━━━ Record set ━━━

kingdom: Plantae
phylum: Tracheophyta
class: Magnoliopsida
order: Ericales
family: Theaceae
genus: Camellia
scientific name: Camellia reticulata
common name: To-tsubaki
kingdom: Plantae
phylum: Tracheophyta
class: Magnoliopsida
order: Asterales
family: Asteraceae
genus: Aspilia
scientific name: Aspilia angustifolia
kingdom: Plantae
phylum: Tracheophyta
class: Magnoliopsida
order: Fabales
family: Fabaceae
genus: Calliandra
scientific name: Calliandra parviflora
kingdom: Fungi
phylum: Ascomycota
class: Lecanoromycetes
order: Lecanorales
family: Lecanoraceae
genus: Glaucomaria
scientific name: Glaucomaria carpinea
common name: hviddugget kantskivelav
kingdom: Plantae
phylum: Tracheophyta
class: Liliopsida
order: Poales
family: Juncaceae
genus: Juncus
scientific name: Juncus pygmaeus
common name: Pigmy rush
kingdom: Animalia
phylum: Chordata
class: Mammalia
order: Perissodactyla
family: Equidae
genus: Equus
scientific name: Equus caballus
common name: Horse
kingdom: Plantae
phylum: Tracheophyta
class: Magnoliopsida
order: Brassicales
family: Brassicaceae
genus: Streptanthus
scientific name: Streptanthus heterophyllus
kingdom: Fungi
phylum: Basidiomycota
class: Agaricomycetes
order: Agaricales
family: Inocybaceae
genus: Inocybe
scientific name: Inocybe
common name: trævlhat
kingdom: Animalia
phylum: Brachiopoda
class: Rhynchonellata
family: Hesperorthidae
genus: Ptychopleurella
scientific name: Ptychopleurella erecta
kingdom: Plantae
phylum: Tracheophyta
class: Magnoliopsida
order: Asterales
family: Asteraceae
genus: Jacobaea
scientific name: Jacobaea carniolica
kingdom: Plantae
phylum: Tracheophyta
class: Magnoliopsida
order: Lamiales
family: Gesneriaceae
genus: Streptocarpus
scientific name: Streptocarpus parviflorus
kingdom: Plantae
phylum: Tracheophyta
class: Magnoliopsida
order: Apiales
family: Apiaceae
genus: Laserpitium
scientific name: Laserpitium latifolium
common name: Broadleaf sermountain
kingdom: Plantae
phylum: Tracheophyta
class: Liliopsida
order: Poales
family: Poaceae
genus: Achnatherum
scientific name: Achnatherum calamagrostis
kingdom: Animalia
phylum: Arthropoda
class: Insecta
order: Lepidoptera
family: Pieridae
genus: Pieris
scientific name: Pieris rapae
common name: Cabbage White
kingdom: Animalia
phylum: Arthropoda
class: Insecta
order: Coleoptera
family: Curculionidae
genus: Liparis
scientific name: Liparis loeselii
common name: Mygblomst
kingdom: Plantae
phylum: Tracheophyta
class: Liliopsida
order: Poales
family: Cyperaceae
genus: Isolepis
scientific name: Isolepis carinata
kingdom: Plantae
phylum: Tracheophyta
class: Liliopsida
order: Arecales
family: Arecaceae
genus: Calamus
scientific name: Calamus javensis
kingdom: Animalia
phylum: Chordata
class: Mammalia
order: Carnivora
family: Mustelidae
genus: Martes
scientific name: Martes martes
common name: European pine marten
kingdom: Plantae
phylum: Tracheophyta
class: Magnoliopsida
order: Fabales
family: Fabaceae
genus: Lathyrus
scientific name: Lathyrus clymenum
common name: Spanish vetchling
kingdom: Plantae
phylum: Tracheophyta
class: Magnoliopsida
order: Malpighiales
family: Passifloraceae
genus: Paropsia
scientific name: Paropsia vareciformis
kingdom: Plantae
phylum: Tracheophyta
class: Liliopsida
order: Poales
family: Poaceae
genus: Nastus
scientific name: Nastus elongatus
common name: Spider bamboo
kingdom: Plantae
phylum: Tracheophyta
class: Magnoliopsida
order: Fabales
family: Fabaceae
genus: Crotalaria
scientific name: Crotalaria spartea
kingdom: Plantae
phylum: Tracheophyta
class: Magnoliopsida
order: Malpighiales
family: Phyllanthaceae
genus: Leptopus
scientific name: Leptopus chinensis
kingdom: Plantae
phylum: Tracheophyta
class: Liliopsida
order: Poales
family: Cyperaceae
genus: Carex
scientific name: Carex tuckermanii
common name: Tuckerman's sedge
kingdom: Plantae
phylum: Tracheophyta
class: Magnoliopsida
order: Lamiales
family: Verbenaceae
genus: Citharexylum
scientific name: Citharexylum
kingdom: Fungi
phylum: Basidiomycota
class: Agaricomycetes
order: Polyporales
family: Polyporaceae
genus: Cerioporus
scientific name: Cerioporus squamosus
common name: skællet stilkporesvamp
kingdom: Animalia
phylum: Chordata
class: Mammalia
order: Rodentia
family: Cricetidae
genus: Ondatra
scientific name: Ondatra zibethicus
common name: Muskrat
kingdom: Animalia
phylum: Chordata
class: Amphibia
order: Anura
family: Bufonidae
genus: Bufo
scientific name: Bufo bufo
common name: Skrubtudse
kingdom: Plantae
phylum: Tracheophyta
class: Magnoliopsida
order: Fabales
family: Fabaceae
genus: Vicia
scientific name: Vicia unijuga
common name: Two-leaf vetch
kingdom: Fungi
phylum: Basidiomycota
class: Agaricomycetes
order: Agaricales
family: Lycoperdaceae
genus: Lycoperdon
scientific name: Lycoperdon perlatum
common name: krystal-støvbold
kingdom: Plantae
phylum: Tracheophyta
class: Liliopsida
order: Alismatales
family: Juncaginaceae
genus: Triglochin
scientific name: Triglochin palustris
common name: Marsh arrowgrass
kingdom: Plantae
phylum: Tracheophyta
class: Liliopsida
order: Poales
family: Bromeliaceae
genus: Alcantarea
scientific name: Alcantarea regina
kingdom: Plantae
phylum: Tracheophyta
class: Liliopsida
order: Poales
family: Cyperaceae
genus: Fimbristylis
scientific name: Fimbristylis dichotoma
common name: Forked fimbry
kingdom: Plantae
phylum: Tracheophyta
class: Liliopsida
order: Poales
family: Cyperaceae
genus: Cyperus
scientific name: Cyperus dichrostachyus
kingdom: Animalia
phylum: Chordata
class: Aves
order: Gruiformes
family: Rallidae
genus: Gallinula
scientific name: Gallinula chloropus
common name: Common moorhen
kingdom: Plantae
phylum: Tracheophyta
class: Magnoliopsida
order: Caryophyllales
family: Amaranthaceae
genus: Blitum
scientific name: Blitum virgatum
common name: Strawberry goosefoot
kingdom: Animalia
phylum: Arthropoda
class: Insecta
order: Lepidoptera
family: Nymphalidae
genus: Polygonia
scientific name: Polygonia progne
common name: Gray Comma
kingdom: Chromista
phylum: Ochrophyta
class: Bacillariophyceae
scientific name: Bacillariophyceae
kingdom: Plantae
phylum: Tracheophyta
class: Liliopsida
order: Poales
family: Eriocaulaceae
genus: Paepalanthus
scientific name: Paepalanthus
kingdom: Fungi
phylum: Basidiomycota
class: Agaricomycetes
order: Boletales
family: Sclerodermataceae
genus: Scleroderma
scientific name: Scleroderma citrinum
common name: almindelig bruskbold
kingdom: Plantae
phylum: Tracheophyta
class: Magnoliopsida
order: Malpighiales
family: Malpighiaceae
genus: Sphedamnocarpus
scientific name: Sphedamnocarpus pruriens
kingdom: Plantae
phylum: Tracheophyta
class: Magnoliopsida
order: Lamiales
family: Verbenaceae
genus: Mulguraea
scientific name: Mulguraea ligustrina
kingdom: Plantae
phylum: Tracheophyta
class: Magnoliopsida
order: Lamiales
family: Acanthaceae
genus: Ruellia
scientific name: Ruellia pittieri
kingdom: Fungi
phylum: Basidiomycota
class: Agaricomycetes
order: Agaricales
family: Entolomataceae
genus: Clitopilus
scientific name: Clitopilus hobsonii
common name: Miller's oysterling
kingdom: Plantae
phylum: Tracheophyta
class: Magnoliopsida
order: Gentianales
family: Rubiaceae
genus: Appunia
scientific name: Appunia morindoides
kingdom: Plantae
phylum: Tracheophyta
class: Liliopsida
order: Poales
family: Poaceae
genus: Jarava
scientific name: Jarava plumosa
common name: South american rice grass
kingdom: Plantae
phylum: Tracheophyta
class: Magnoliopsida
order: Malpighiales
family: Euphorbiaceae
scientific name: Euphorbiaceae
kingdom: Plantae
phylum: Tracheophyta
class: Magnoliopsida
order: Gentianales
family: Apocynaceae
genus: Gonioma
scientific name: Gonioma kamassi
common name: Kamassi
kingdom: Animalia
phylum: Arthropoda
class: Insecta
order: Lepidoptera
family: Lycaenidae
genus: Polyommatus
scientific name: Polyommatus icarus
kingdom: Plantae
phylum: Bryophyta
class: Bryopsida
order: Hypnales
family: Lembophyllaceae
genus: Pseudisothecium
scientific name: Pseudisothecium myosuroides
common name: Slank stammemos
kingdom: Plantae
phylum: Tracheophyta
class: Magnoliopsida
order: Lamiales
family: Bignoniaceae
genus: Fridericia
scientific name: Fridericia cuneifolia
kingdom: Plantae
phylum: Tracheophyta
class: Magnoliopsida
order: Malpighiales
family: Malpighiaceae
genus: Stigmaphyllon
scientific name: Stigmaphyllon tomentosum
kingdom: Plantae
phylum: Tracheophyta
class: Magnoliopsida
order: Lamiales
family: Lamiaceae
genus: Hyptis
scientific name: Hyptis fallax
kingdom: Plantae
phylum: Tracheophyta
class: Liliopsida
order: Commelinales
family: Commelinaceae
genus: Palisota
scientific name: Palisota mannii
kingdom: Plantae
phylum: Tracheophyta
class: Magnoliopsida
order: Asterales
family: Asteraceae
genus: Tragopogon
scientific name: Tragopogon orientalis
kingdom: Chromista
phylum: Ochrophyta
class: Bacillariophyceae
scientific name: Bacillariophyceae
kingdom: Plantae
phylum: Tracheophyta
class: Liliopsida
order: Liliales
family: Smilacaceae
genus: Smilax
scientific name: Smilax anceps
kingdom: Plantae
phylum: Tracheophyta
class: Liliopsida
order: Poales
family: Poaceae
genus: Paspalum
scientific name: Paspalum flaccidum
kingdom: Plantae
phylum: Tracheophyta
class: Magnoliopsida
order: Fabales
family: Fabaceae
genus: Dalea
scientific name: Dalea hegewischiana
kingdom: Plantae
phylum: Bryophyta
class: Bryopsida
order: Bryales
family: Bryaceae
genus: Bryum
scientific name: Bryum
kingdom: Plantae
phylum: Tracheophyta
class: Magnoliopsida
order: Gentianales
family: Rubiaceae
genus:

━━━

# The task
Can you put the lines in the records above into a numbered list, starting at the line containing "common name: Cabbage White" and ending at the line containing "scientific name: Calamus javensis", with both of those lines included and blank lines left out?

# Final result
1. common name: Cabbage White
2. kingdom: Animalia
3. phylum: Arthropoda
4. class: Insecta
5. order: Coleoptera
6. family: Curculionidae
7. genus: Liparis
8. scientific name: Liparis loeselii
9. common name: Mygblomst
10. kingdom: Plantae
11. phylum: Tracheophyta
12. class: Liliopsida
13. order: Poales
14. family: Cyperaceae
15. genus: Isolepis
16. scientific name: Isolepis carinata
17. kingdom: Plantae
18. phylum: Tracheophyta
19. class: Liliopsida
20. order: Arecales
21. family: Arecaceae
22. genus: Calamus
23. scientific name: Calamus javensis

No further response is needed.